Students start small businesses to combat quarantine blues


Brylane Hay

Autumn Taylor, Contributing Writer

Quarantine has left some UA students wondering what to do with their spare time now that they are stuck at home. Some have taken this opportunity to start their own small businesses to tackle lockdown boredom.

Georgia Benish, a junior majoring in advertising, has always loved creating art but never thought it was something she had the time to do.

“My mom has always been my biggest cheerleader and would constantly tell me to open an Etsy store,” Benish said. “Finally during the beginning of quarantine, I listened to her advice and started my own Etsy store.”

Her Etsy shop, Georgia Peach Art Store, has hand-crafted collages made from vintage magazines available in downloadable prints.

Benish said she was surprised by the support she’s gotten from fellow students. 

“I never thought I would get this much support from my friends and classmates. Every time someone reposts my page or shows their purchase on social media it pushes me to create more,” she said.

Kennedi Grant, a senior majoring in theatre, was also inspired to start her business Cooking with Ken over quarantine. 

“I was inspired to start Cooking with Ken this past June,” Grant said. “At the very beginning of quarantine, I saw a post that said, ‘If you don’t come out of quarantine with a new craft, you’re lazy.’”

Cooking with Ken is a catering service that offers meal plates and custom orders.

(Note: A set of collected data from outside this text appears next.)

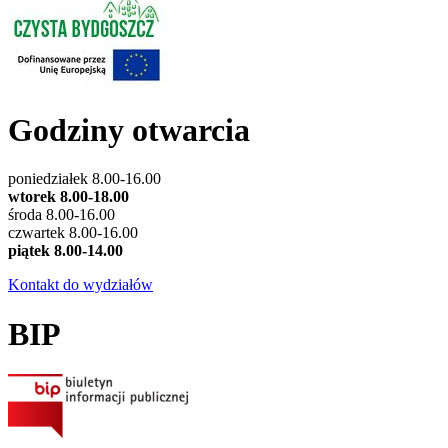
Godziny otwarcia
poniedziałek 8.00-16.00
wtorek 8.00-18.00
środa 8.00-16.00
czwartek 8.00-16.00
piątek 8.00-14.00
Kontakt do wydziałów
BIP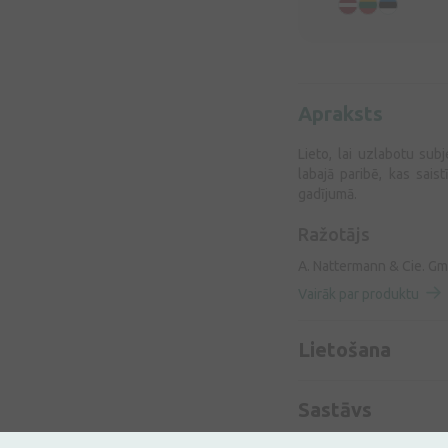
Apraksts
Lieto, lai uzlabotu sub
labajā paribē, kas sais
gadījumā.
Ražotājs
A. Nattermann & Cie. G
Vairāk par produktu
Lietošana
Sastāvs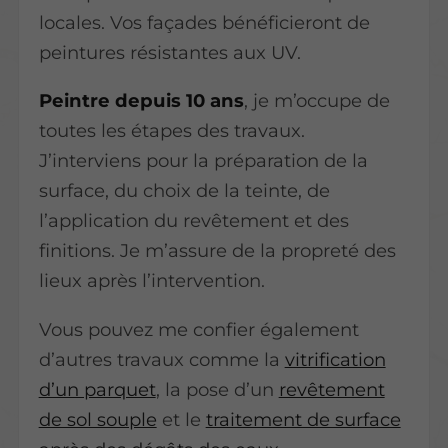
locales. Vos façades bénéficieront de
peintures résistantes aux UV.
Peintre depuis 10 ans
, je m’occupe de
toutes les étapes des travaux.
J’interviens pour la préparation de la
surface, du choix de la teinte, de
l’application du revêtement et des
finitions. Je m’assure de la propreté des
lieux après l’intervention.
Vous pouvez me confier également
d’autres travaux comme la
vitrification
d’un parquet
, la pose d’un
revêtement
de sol souple
et le
traitement de surface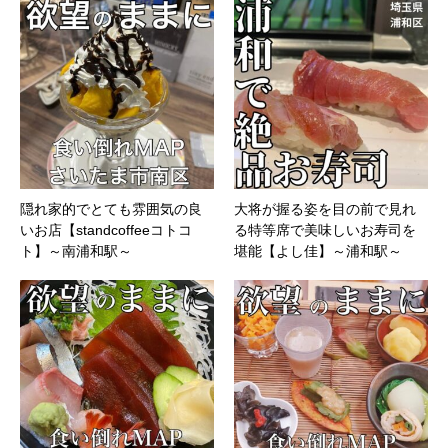
隠れ家的でとても雰囲気の良
大将が握る姿を目の前で見れ
いお店【standcoffeeコトコ
る特等席で美味しいお寿司を
ト】～南浦和駅～
堪能【よし佳】～浦和駅～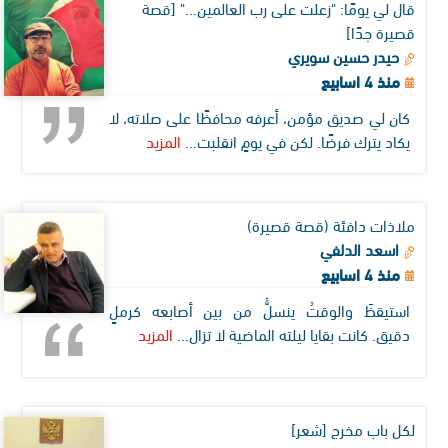
قال لي يومًا: "زعلت على رب العالمين..." [قصة
قصيرة جدًا]
حيدر حسين سويري
منذ 4 اسابيع
كان لي صديق مؤمن، أعرفه محافظًا على صلاته، لا
يكاد يترك فرضًا. لكن في يومٍ انقلبت...
المزيد
ملاذات دافئة (قصة قصيرة)
اسعد الدلفي
منذ 4 اسابيع
استيقظَ والوقتُ ينسلُّ من بين أصابعه كرملٍ
دقيق. كانت بقايا ليلته الماضية لا تزال...
المزيد
لكل باب مخرج [شعر]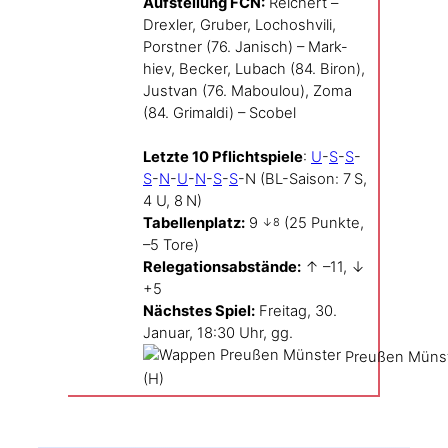
Auf­stel­lung FCN:
Rei­chert –
Drex­ler, Gru­ber, Loch­osh­vi­li,
Porst­ner (76. Janisch) – Mark­
hiev, Becker, Lubach (84. Biron),
Jus­t­van (76. Mabou­lou), Zoma
(84. Gri­mal­di) – Sco­bel
Letz­te 10 Pflicht­spie­le
:
U
-
S
-
S
-
S
-
N
-
U
-
N
-
S
-
S
-N (BL-Saison: 7 S,
4 U, 8 N)
Tabel­len­platz:
9
(25 Punk­te,
↓8
–5 Tore)
Rele­ga­ti­ons­ab­stän­de:
↑ –11, ↓
+5
Nächs­tes Spiel:
Frei­tag, 30.
Janu­ar, 18:30 Uhr, gg.
Preu­ßen Müns­
(H)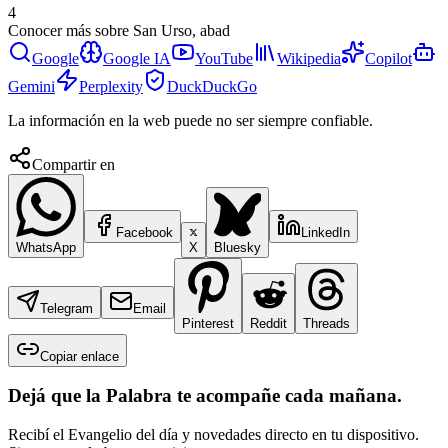
4
Conocer más sobre
San Urso, abad
Google
Google IA
YouTube
Wikipedia
Copilot
Gemini
Perplexity
DuckDuckGo
La información en la web puede no ser siempre confiable.
Compartir en
Facebook
LinkedIn
WhatsApp
X
Bluesky
Telegram
Email
Pinterest
Reddit
Threads
Copiar enlace
Dejá que la Palabra te acompañe cada mañana.
Recibí el Evangelio del día y novedades directo en tu dispositivo.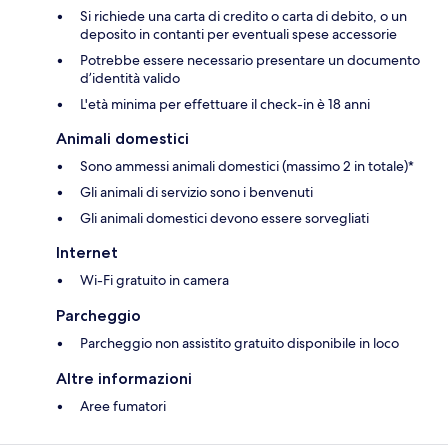
Si richiede una carta di credito o carta di debito, o un
deposito in contanti per eventuali spese accessorie
Potrebbe essere necessario presentare un documento
d’identità valido
L'età minima per effettuare il check-in è 18 anni
Animali domestici
Sono ammessi animali domestici (massimo 2 in totale)*
Gli animali di servizio sono i benvenuti
Gli animali domestici devono essere sorvegliati
Internet
Wi-Fi gratuito in camera
Parcheggio
Parcheggio non assistito gratuito disponibile in loco
Altre informazioni
Aree fumatori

As far as small business struggles go, Grant has had her fair share.

“In the beginning there were days where I didn’t even make profit, calculations were wrong, people cancelled orders,” Grant said. “But you just have to go back to the drawing board.”

Haleigh Lankster, a senior majoring in management, also opened up about the struggles of running her online clothing store Boutique Hal.

“My boutique is completely online right now so I don’t have a storefront,” Lankster said. “Getting traffic to my store is so important because instead of just driving around and seeing it when you go into a different store, people either have to find me or on social media through similar pages or videos that they like and follow.”

The support of fellow students is important to these three small business owners, but finding the time to manage their businesses and their classwork is a challenge.

“Being a student and business owner simultaneously has been very difficult, but I am determined to succeed in both because I want my degree [and] I want this business,” Lankster said. “I’ve put so much time and money into both that it would be stupid to fail this far in.” 

Grant has been able to block out time in her week to manage both her school work and business work.

“I try to do weekly specials on the day of the week I have the least school work to do and any other custom order is done after classes,” she said.

Benish is passionate about expressing her creativity and is supportive of other students who wish to start their own small business.

“I think it is very important to find a hobby outside of school work. Creating art is my time to de-stress and focus on myself,” Benish said. “If you have been wanting to sell your work but don’t think people will buy it or be interested in it, you are wrong. Trying it out never hurts, and I think everyone needs a creative outlet.”